Несмолкающее «Глойре!» неслось со всех сторон, вино лилось рекой, музыканты без устали играли, народ на улицах плясал, пил и ел – и точно тем же занимались знатные гости во дворце.

– А что-то я нашего Вердэна не вижу! Неужто не пожелал отпраздновать со всеми? – поинтересовался Амир у Айду, когда вечер был в самом разгаре.

– Что ты! – рассмеялась та. – Просто у Вердэна сейчас свое празднование – в Силамаре гуляниями в честь коронации кто-то же должен руководить!
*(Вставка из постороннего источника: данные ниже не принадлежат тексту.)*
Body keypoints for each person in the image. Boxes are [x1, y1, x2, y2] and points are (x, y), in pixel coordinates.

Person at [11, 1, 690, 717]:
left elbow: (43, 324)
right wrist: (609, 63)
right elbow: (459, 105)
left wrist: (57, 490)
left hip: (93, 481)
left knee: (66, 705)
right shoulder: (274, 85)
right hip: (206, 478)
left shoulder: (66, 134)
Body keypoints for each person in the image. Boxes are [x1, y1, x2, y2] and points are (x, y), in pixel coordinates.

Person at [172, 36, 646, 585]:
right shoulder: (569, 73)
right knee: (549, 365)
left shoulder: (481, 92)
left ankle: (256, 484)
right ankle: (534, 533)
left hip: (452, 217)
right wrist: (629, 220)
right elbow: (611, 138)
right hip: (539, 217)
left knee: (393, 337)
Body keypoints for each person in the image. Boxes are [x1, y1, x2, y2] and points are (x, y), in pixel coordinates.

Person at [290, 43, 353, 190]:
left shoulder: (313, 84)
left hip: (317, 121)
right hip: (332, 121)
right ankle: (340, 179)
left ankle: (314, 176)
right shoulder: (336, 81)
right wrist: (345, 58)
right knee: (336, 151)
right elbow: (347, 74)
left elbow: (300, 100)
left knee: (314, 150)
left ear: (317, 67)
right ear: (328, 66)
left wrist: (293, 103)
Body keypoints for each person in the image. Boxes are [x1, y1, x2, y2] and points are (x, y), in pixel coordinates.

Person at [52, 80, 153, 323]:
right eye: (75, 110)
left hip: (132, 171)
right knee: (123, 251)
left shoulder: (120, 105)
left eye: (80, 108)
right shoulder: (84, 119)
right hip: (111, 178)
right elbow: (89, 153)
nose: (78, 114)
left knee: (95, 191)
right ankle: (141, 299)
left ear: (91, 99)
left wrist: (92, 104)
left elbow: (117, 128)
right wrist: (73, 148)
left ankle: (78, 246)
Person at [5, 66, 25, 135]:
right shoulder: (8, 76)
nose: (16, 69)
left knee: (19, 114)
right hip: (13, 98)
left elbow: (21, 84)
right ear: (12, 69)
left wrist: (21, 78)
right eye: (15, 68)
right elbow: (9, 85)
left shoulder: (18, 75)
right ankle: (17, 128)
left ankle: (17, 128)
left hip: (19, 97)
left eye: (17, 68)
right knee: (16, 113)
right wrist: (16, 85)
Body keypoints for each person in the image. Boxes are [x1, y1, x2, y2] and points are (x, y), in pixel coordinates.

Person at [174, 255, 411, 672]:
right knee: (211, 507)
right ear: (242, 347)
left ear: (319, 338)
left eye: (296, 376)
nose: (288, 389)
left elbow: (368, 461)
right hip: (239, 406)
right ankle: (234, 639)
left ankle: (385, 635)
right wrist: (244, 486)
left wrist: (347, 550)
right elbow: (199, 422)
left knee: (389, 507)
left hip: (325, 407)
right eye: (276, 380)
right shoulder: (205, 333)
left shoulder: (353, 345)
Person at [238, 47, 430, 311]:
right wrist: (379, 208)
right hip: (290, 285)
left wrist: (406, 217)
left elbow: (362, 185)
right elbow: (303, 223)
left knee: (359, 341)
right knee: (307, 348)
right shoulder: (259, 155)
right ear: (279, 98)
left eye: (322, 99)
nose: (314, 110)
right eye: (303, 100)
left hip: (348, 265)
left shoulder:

Тем более что – туда он уехал уже с указом за пазухой. Он теперь – Наместник Императора в южной столице. Тоже, считай, главное действующее лицо праздника – только на другом конце страны.

– А что он сам на это думает?

– Видимо, рад – но не подает виду, ты же знаешь Вердэна. Рад – потому что считает, что лучше него там сейчас мало кто сможет разобраться. И тут он прав, надо сказать.

– О! О-о-о! Это же замечательно! – обрадовался Амир. – Я признаться, тоже так думаю – лучше него никто не знает, что с силамарскими делами решать.

Беседы сменялись танцами, распиванием вина с друзьями под самые причудливые тосты – но чаще всего пили за победу, за Императора, за Гаэль и за союзничество. Ну и за драконов и их всадников, конечно же.

Было шумно – но всякий шум умудрился перекрыть громкий голос Гилри Конрэя. Осушив очередной бокал, он едва ли не на весь зал возвестил:

– Я женюсь на королевской, тьфу, императорской дочери! Попомните, женюсь!

– На которой, Гилри? – выкрикивает кто-то

– На той, что согласится за меня пойти!

– Тебе уже раз или даже два от ворот поворот устроили, неужто мало, а, Конрэй?

Взрыв смеха, а молодой глава клана северной Горной Крови только пуще расходится:

– Мало! Слышите, лешие, мало! Вот сейчас еще кувшин красного приговорю – и пойду снова просить ее руки! При всех! Да, при всех, у отца и у матери! Королева Айлла так добра и приветлива, не то, что ее дочь – то всякий подтвердит. Но как на духу говорю – оттого мне принцесса Кира еще милее – и за ее скверный нрав люблю я ее не меньше, чем за красоту. Эй! Полнее кубки, братья! За прекрасную императорскую дочку и ее стальной характер!

Звон и стук сдвигаемых кубков и чаш, смех, заводящаяся еще громче музыка.

Когда Айду приглашают танцевать – и та отчего-то вопросительно смотрит на Амира. Юный конунг, чувствуя, как теплеет в груди от этого внезапного немого вопроса – можно ли принять приглашение – кивает. Заметят. Он уверен – все, кому надо и не надо, заметят этот ее поступок – как нельзя было не заметить выступление Гилри.

И кстати, тому, вероятно, на этот раз уже не откажут – Кира то и дело оказывается рядом с ним. Так же внезапно каждый раз ускользает, но вниманием не обделяет, появляясь рядом с Гилри часто и внезапно. Почти как и сама Айду – рядом с Амиром, не следуя неотступно – но никогда не теряя из виду северян. Сестры такие разные – даже внешне, даже в выборе нарядов! Рыже-золотая Кира в алом плаще поверх пенного светлого золота – точно рассветный луч, светлый и теплый. Айду – почти копия отца, темные волны длинных волос, да холодные, цвета северного моря, глаза – наряд выбрала темный, индиго с прозеленью и старое вино, чтоб подчеркнуть белизну кожи, и прелесть ее подобна прелести осеннего заката или полуночи в звездную, яркую пору конца лета. Разные – а поступают сходно.